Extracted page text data
....

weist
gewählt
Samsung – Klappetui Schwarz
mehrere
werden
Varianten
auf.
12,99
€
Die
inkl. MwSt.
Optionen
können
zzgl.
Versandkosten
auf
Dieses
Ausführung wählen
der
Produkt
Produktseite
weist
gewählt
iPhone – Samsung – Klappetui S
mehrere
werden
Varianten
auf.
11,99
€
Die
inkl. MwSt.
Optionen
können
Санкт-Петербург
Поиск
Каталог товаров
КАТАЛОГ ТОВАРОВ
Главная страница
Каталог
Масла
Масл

....

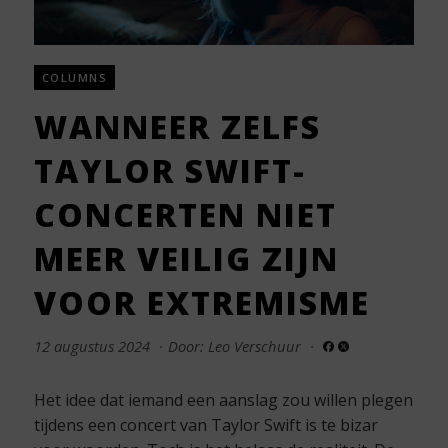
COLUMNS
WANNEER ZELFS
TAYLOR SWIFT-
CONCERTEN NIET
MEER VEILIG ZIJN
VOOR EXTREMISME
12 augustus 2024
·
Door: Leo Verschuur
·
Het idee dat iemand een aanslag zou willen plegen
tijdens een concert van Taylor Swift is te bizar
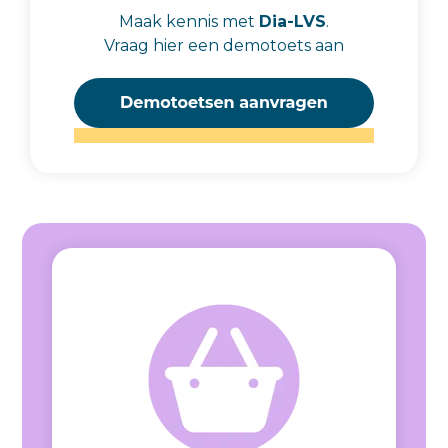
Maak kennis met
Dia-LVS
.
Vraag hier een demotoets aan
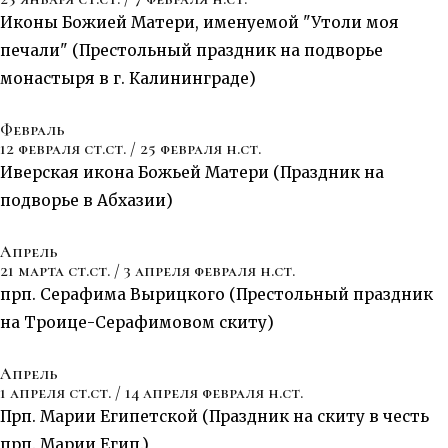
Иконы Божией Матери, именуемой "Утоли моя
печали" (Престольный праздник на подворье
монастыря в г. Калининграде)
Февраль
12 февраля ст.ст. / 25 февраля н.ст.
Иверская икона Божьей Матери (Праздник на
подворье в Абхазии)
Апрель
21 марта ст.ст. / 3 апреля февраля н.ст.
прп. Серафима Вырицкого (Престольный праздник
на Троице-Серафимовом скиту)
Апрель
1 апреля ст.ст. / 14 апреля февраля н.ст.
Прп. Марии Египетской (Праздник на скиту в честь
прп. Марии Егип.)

....

In the entries above, identify every line with the word "подворье". Copy those lines.

◆ ANSWER
печали" (Престольный праздник на подворье
подворье в Абхазии)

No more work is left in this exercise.